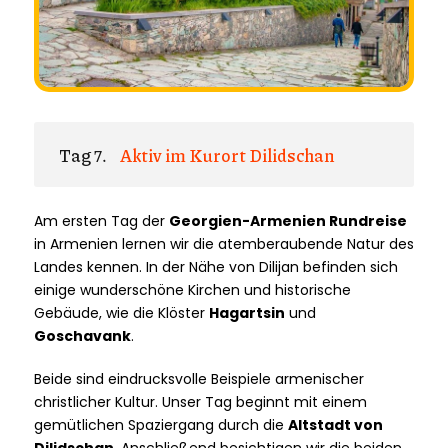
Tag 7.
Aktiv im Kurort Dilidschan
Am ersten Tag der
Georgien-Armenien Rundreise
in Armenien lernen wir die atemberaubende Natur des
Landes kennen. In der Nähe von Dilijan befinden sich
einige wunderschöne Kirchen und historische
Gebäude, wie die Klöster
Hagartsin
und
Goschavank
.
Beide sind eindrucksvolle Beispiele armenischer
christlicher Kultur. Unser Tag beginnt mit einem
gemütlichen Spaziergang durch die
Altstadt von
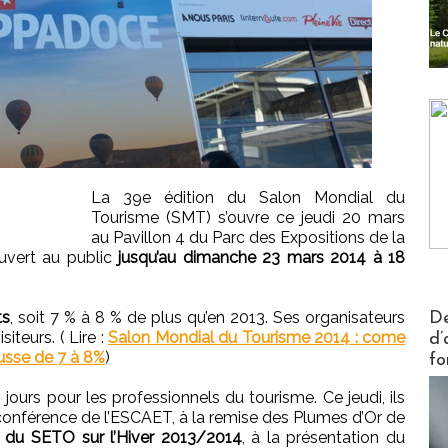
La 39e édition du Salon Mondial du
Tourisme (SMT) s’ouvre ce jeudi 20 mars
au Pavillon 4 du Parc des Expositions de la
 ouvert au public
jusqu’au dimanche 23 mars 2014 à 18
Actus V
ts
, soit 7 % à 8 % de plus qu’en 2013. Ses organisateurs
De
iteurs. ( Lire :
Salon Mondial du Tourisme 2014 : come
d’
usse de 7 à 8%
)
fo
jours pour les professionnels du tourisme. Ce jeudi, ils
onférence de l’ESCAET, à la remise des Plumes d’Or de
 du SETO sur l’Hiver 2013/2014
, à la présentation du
---------------
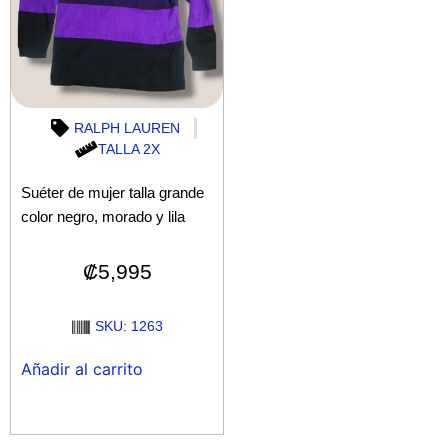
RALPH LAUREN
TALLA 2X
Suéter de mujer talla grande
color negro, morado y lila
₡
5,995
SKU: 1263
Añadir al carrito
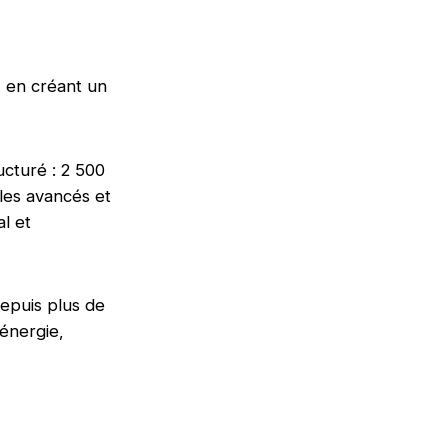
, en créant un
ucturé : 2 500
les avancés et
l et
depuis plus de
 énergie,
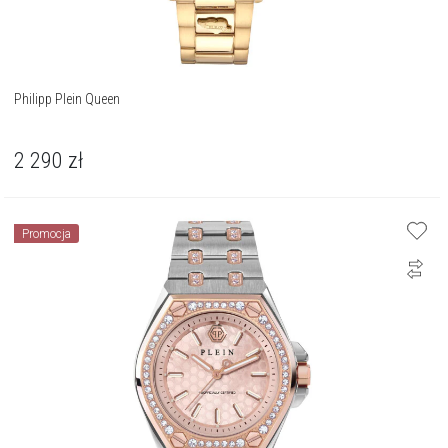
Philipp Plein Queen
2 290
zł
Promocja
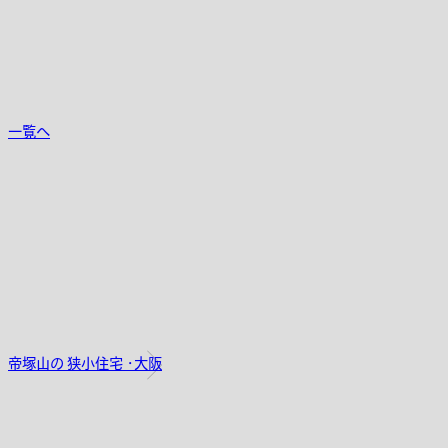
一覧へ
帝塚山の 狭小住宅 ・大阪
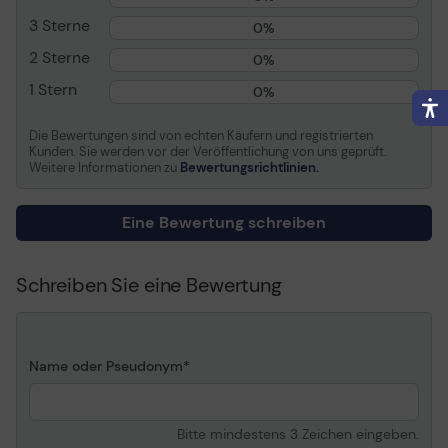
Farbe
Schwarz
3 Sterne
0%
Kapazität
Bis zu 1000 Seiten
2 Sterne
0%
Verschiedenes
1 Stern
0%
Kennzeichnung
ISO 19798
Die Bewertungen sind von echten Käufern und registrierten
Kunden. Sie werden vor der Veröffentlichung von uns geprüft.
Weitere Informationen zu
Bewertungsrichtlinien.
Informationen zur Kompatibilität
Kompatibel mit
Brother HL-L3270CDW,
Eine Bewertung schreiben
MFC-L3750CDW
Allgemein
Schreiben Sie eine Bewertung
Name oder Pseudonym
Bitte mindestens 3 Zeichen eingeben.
---------------
*Task:* Reproduce the lines starting at the one containing "La 39e édition du Salon Mondial du" and ending at the one containing "onférence de l’ESCAET, à", swapping every "jeudi" for "vendredi" and keeping all else the same. Give only those lines.

*Solved exercise:*
La 39e édition du Salon Mondial du
Tourisme (SMT) s’ouvre ce vendredi 20 mars
au Pavillon 4 du Parc des Expositions de la
 ouvert au public
jusqu’au dimanche 23 mars 2014 à 18
Actus V
ts
, soit 7 % à 8 % de plus qu’en 2013. Ses organisateurs
De
iteurs. ( Lire :
Salon Mondial du Tourisme 2014 : come
d’
usse de 7 à 8%
)
fo
jours pour les professionnels du tourisme. Ce vendredi, ils
onférence de l’ESCAET, à la remise des Plumes d’Or de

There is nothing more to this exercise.